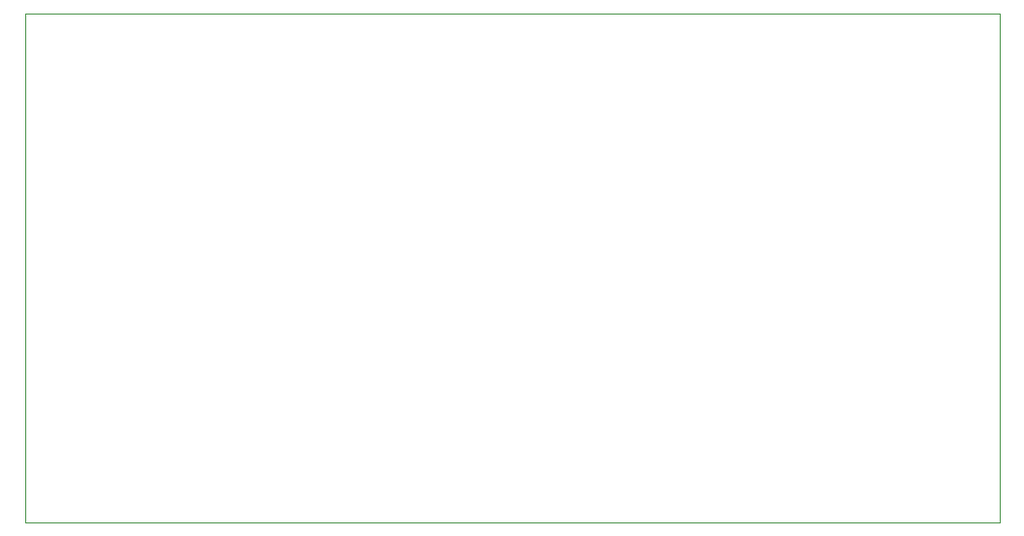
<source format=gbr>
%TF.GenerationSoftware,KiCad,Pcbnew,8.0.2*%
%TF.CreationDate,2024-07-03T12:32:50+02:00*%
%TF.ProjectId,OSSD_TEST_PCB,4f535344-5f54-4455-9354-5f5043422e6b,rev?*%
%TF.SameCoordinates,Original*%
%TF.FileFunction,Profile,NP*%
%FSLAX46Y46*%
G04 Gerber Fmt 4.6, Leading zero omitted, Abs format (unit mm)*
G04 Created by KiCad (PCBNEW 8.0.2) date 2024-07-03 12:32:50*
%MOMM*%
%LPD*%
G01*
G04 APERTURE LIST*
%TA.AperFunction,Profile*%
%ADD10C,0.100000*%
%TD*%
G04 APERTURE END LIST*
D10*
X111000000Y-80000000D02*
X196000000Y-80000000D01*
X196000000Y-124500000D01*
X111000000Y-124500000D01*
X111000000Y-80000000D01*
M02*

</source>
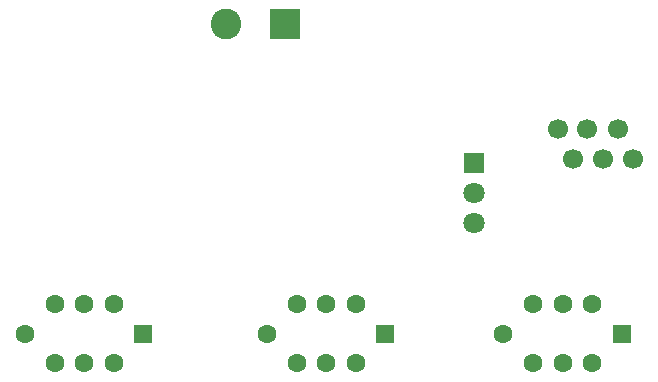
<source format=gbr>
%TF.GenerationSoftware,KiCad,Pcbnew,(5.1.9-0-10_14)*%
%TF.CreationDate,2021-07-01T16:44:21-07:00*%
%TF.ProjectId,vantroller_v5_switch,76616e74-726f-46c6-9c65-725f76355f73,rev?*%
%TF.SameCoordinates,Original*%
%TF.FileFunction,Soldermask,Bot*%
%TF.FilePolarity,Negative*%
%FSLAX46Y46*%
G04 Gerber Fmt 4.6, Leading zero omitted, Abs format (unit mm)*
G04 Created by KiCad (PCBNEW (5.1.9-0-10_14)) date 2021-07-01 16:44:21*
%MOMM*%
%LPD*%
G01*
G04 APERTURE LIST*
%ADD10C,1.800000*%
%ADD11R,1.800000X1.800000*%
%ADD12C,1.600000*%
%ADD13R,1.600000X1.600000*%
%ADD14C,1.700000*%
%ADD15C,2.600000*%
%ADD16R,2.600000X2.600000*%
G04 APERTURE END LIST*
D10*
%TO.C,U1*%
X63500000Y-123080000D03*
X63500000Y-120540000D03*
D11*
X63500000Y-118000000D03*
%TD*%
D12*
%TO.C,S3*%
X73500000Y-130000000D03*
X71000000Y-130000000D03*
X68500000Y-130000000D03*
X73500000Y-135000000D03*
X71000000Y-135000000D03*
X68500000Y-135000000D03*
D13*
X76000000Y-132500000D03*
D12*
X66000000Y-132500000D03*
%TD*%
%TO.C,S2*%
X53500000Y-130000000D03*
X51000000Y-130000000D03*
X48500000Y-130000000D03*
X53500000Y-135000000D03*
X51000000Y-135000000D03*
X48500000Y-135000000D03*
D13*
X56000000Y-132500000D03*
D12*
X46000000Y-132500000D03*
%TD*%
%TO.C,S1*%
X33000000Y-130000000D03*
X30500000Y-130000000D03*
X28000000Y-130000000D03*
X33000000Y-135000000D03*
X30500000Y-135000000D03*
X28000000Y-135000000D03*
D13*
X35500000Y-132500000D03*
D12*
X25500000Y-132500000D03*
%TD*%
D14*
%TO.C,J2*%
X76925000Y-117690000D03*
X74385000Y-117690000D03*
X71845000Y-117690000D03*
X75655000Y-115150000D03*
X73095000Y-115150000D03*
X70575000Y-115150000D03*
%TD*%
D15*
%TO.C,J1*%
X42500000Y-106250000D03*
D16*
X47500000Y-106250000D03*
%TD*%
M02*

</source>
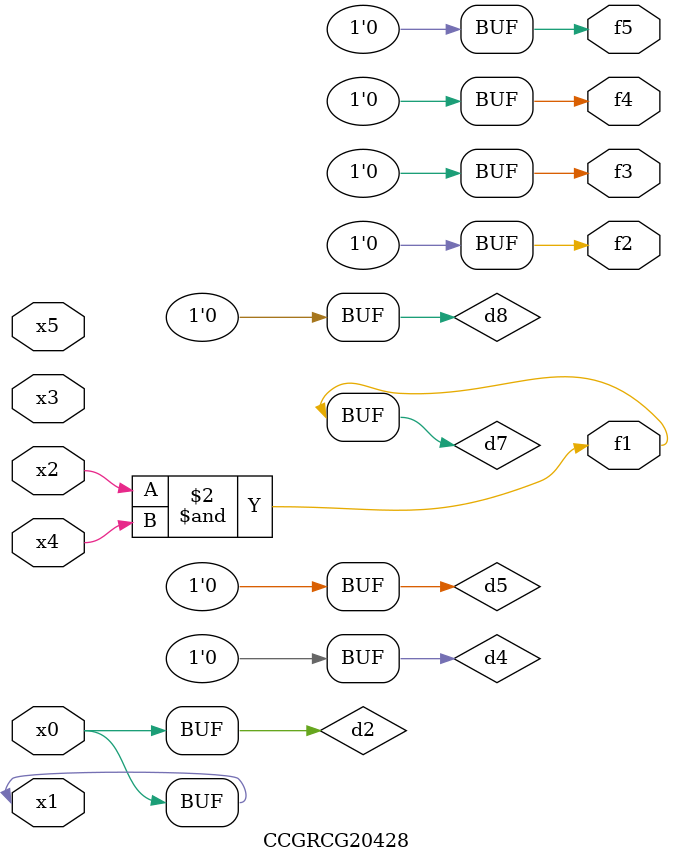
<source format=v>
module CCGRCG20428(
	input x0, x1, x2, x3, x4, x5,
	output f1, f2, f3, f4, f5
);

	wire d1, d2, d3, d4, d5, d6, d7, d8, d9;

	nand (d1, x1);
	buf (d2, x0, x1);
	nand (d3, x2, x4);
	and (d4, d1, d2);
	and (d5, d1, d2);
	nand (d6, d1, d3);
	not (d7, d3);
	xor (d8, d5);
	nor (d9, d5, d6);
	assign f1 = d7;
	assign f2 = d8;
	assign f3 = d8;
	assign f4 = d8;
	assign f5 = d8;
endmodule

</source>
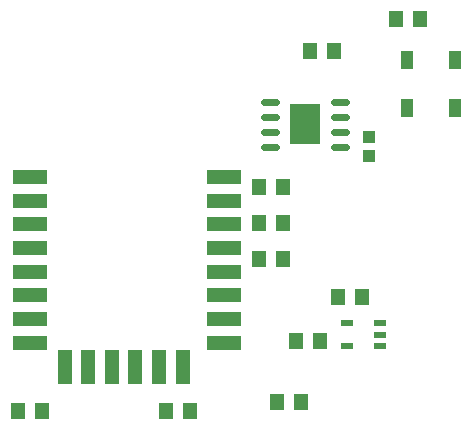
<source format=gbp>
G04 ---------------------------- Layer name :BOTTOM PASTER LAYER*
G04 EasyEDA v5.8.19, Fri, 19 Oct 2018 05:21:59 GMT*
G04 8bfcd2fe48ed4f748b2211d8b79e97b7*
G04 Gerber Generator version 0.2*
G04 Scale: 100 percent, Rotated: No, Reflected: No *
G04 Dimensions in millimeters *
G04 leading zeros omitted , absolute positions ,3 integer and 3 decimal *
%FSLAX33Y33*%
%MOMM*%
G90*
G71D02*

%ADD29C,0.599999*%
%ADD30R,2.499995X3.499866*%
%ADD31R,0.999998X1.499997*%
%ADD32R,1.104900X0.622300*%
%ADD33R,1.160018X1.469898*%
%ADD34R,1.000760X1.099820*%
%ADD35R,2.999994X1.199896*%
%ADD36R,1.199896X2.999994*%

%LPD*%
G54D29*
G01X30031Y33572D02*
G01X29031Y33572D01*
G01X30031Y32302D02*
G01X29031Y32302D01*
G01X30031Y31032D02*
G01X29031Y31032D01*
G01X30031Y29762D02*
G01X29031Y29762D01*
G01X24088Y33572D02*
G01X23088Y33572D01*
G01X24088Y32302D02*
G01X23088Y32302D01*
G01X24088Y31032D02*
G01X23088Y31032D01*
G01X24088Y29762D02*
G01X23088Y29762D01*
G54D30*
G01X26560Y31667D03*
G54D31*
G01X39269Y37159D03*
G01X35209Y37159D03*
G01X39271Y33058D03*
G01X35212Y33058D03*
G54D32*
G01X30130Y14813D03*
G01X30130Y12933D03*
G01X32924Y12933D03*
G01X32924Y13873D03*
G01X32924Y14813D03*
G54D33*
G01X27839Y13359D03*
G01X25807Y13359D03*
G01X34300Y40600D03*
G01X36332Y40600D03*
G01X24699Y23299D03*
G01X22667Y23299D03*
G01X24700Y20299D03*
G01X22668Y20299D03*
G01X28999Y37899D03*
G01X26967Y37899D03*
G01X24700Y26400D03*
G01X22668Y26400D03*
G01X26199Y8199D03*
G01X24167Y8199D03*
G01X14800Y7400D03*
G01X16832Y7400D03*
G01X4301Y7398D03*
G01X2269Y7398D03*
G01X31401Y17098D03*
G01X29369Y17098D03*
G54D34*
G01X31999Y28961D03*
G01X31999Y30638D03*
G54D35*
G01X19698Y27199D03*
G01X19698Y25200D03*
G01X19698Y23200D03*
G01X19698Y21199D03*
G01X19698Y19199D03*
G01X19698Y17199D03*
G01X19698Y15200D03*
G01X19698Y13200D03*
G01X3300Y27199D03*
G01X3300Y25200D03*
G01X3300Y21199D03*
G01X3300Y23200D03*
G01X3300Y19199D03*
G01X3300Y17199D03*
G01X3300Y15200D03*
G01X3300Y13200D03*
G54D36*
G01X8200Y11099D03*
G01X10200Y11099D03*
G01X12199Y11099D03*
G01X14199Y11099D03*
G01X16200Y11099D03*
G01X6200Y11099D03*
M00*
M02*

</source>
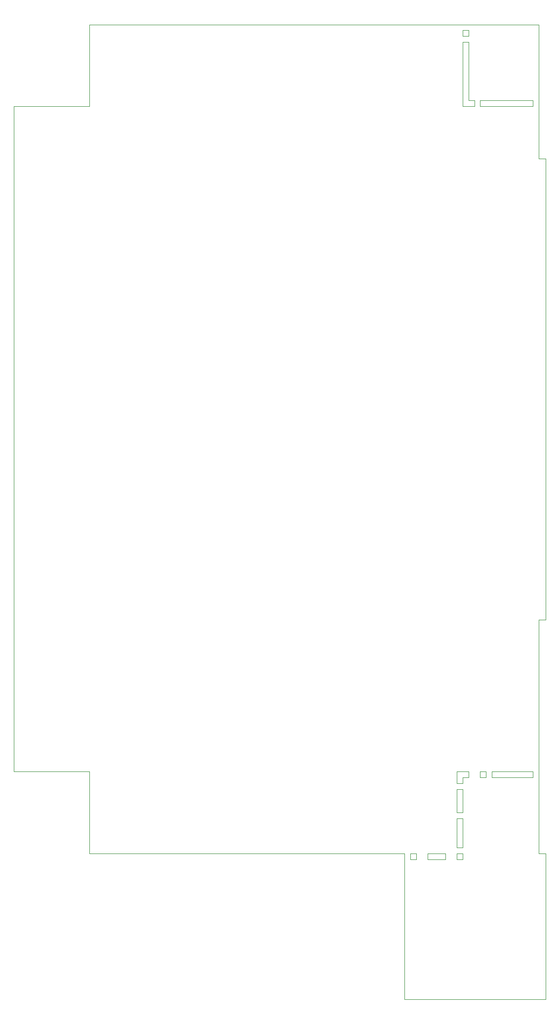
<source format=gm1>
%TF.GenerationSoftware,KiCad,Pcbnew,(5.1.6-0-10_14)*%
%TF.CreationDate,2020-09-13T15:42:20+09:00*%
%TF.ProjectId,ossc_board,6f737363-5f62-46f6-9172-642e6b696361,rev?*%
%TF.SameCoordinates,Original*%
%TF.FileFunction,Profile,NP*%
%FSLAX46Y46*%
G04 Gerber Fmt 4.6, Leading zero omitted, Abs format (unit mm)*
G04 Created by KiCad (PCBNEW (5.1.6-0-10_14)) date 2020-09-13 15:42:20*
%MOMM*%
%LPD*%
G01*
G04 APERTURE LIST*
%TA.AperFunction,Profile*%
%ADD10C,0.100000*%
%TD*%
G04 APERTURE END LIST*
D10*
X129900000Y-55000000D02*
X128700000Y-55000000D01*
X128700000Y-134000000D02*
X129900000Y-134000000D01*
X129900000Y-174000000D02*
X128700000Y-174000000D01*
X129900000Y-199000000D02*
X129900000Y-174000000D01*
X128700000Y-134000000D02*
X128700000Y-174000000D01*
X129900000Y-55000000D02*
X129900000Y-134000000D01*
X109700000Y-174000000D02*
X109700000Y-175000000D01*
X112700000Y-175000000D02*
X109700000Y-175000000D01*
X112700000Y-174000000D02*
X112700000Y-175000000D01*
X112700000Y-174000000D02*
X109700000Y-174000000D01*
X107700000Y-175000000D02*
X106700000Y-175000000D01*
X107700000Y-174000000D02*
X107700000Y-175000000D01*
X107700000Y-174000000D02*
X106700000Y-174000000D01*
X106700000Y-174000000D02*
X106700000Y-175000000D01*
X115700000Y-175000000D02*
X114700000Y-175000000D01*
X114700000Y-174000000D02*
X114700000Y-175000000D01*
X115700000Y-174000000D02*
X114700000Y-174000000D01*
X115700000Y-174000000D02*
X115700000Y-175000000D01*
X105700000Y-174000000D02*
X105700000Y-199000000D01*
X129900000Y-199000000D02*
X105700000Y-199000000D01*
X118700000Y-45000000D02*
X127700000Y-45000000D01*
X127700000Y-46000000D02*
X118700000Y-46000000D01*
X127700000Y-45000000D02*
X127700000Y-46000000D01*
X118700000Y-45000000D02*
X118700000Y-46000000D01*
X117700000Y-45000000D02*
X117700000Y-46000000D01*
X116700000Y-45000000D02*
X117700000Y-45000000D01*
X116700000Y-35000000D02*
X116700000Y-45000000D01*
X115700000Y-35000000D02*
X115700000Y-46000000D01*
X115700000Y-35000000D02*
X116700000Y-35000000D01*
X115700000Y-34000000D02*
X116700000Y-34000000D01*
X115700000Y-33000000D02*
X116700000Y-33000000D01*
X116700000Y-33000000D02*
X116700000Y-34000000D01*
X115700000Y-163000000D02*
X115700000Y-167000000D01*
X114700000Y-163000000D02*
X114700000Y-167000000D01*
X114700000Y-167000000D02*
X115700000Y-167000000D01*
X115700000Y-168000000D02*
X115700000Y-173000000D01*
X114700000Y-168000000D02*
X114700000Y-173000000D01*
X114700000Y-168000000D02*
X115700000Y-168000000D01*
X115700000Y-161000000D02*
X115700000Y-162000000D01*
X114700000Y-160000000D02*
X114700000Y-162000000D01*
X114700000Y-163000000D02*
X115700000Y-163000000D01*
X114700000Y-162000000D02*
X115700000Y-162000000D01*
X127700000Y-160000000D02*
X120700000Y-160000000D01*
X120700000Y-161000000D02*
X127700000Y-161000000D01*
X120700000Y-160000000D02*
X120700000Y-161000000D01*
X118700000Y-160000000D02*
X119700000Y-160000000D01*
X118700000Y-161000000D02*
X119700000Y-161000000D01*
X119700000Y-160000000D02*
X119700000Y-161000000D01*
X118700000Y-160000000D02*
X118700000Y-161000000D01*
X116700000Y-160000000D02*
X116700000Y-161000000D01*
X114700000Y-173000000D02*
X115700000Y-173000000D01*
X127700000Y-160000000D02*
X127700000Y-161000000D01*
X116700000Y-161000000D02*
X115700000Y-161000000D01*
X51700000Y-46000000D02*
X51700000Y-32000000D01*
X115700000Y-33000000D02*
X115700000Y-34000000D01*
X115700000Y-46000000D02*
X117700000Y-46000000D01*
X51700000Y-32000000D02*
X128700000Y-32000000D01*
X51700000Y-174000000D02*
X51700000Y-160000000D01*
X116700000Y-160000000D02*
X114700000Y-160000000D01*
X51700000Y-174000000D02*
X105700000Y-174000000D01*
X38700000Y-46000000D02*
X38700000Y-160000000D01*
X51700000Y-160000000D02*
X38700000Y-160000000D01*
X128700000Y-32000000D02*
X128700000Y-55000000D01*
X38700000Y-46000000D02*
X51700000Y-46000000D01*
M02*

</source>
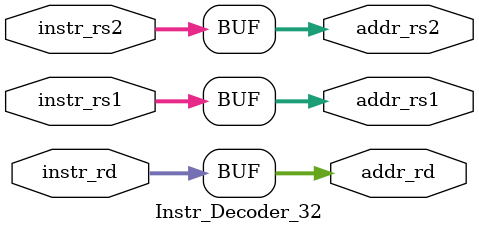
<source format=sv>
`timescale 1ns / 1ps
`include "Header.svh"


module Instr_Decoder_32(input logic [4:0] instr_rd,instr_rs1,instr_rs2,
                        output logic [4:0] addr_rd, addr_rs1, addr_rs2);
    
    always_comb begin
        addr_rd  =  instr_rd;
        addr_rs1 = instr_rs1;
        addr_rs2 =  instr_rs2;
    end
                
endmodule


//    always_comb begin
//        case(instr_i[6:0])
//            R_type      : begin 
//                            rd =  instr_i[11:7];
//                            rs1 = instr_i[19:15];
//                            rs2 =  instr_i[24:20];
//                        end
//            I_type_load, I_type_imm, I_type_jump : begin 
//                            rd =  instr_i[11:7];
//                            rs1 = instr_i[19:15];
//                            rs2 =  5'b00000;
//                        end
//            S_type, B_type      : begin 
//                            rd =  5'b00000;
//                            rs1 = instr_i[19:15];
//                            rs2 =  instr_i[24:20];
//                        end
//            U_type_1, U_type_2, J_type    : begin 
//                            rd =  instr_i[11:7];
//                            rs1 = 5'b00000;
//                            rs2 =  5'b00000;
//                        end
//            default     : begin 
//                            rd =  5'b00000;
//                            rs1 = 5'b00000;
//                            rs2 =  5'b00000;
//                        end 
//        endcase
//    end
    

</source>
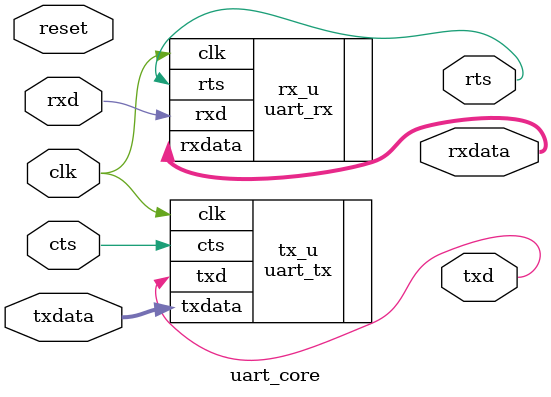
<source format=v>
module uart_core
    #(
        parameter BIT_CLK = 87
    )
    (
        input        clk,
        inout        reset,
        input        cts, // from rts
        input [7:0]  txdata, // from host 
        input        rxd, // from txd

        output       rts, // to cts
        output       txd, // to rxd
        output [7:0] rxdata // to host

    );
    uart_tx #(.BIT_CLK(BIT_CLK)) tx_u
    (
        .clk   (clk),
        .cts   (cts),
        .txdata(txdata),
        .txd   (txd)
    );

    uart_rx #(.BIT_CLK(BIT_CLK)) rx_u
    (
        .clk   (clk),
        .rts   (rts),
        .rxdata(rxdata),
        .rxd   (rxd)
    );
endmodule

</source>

# # # # #

Check each line of the data above for the string "host", and copy the ones that have it.

        input [7:0]  txdata, // from host 
        output [7:0] rxdata // to host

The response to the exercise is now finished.